My company has an increasingly mature Operational Data Store (ODS) strategy where agreed-upon enterprise entities are added to shared repositories and accessible across the organization. These repositories are typically populated via batch loads from the source system. The ODS is used to keep systems which are dependent on the source system from bombarding the source with bulk data load processing requests. Independent of our ODS landscape, we have BizTalk Server doing fan-outs of real-time data from source systems to subscribers who can handle real-time data events. My smart architect buddy Ian is proposing a change to our model, and I thought I’d see what you all think.
So this is a summary of what our landscape looks like today:
Notice that in this case, our ESB (BizTalk Server) is populated independently of our ODS. What Ian wants us to do is populate all of our ODSs from our ESB (thus making it just another real-time subscriber), and then throw a “get” interface on the ODS for request/reply operations which would have previously gone against the source system (see below). Below notice that the second subscriber of data receives real-time feeds from BizTalk, but also can query the ODS for data as well.

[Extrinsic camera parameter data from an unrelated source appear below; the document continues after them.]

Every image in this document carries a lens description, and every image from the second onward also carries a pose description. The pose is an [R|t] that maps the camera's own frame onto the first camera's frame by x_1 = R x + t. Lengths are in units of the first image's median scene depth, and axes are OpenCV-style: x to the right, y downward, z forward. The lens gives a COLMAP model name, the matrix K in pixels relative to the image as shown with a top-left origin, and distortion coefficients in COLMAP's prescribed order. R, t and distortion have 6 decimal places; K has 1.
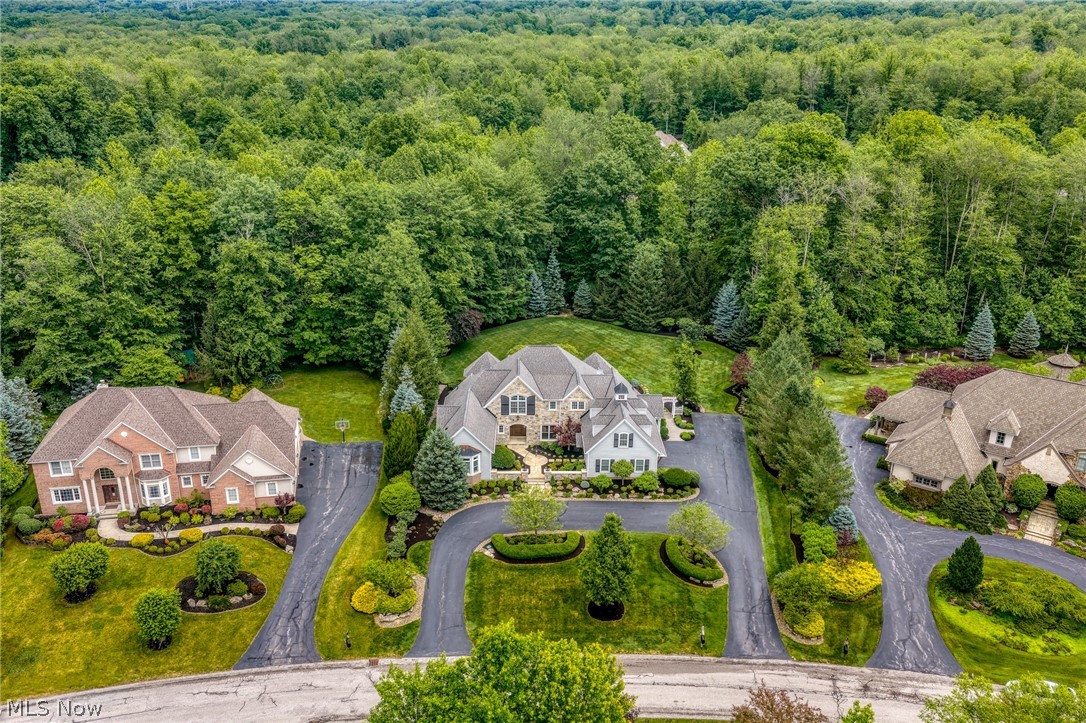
lens RADIAL K [[887.9, 0, 542.9], [0, 887.9, 358.8], [0, 0, 1]] dist [-0.008387, -0.016295]
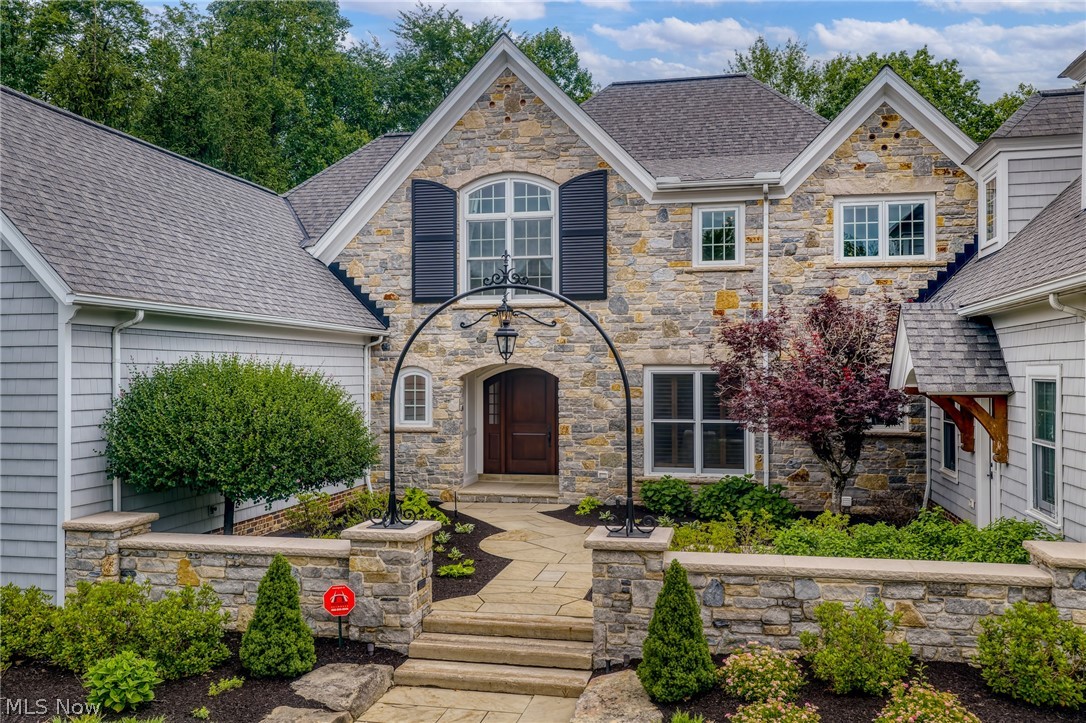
lens RADIAL K [[887.9, 0, 542.2], [0, 887.9, 368.0], [0, 0, 1]] dist [-0.008387, -0.016295]
pose [[0.972653, -0.016044, -0.231710, 0.017729], [-0.069504, 0.931791, -0.356278, 0.140328], [0.221622, 0.362640, 0.905194, 0.895832]]
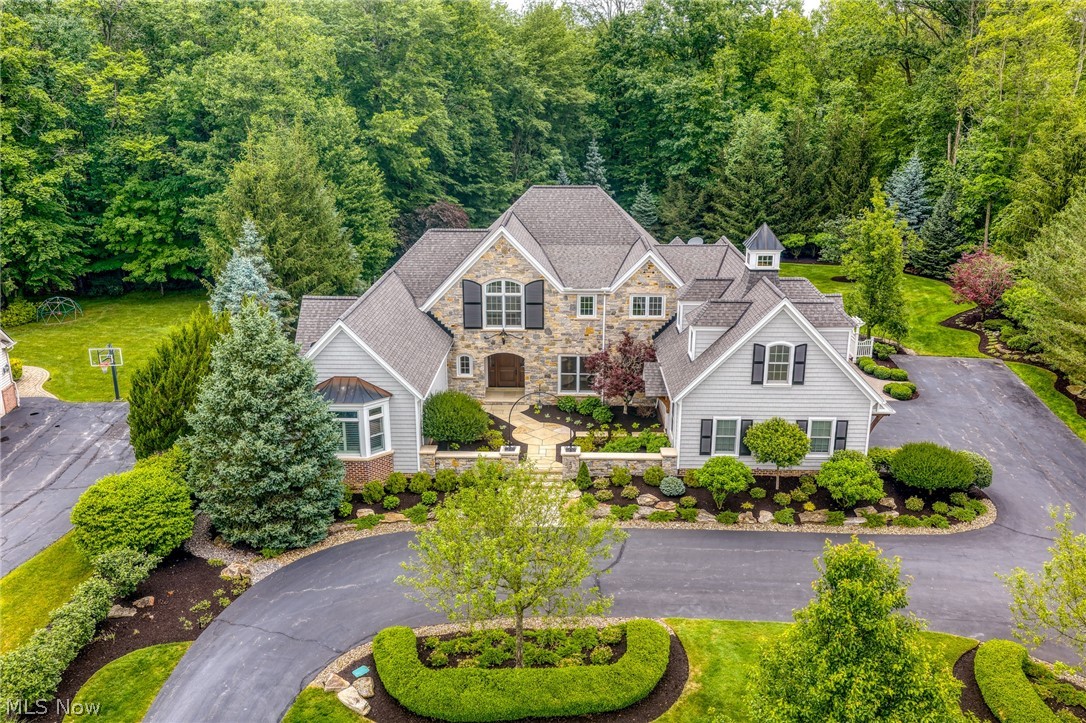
lens RADIAL K [[887.9, 0, 542.5], [0, 887.9, 362.2], [0, 0, 1]] dist [-0.008387, -0.016295]
pose [[0.998530, 0.000995, -0.054186, 0.013602], [-0.004770, 0.997565, -0.069583, 0.112873], [0.053985, 0.069740, 0.996103, 0.612816]]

I guess I’ve typically thought of an ODS as being for batch interactions only, and not something that should be queried via request/response operations. If I need real-time data, I’d always go to the source itself. However, there are lots of benefits to this proposed model:
- Decouple clients from source system
- Remove any downstream impact on source system maintenance schedules
- Don’t require additional load, interfaces or adapters on source system (although most enterprise systems should be able to handle the incremental load of request/response queries).
- All the returned entities are already in a flattened, enterprise format as opposed to how they are represented in the source system
Now, before declaring that we never go to source systems and always hit an ODS (which would be insane), here are some considerations we’ve thought about:
- This should only be for shared enterprise entities that are distributed around the organization.

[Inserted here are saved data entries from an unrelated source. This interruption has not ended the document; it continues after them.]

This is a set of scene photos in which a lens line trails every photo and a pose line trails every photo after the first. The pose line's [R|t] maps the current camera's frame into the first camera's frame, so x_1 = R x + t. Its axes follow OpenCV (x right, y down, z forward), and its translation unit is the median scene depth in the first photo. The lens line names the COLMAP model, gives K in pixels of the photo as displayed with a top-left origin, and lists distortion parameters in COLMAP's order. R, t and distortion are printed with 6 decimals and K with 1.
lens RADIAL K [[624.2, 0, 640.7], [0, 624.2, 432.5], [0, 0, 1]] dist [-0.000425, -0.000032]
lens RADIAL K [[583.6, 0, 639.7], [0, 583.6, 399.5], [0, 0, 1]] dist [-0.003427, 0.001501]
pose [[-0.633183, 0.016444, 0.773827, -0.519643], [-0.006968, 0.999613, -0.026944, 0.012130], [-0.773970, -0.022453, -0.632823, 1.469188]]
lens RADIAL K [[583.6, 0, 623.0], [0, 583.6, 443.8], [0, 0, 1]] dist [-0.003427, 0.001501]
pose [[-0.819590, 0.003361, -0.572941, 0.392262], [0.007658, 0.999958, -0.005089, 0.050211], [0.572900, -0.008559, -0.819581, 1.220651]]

- There is only a “get by ID” operation on the ODS vs. any sort of “update” or “delete” operations. Clearly having any sort of “change” operations would be nuts and cause a data consistency nightmare.
- The availability/reliability of the platform hosting the ODS must meet or exceed that of the source system.
- We must be assured that the source system can publish a real-time event/data message. No “quasi-real-time” where updates are pushed out every hour.
- This model should not be used for entities where we need to be 110% sure that the data is current (e.g. financial data, extremely volatile data).
Now, there still may be a reliance by clients on the source system if the shared entity doesn’t contain every property required by the client. And in a truly event-driven model, maybe the non-ODS subscribers should only get event notifications and be expected to ping the ODS (which receives the full data message) if they want more data than what exists in the event message. But other than that, are there other things I’ve missed or considerations I should weigh more heavily one way or the other? Share with me.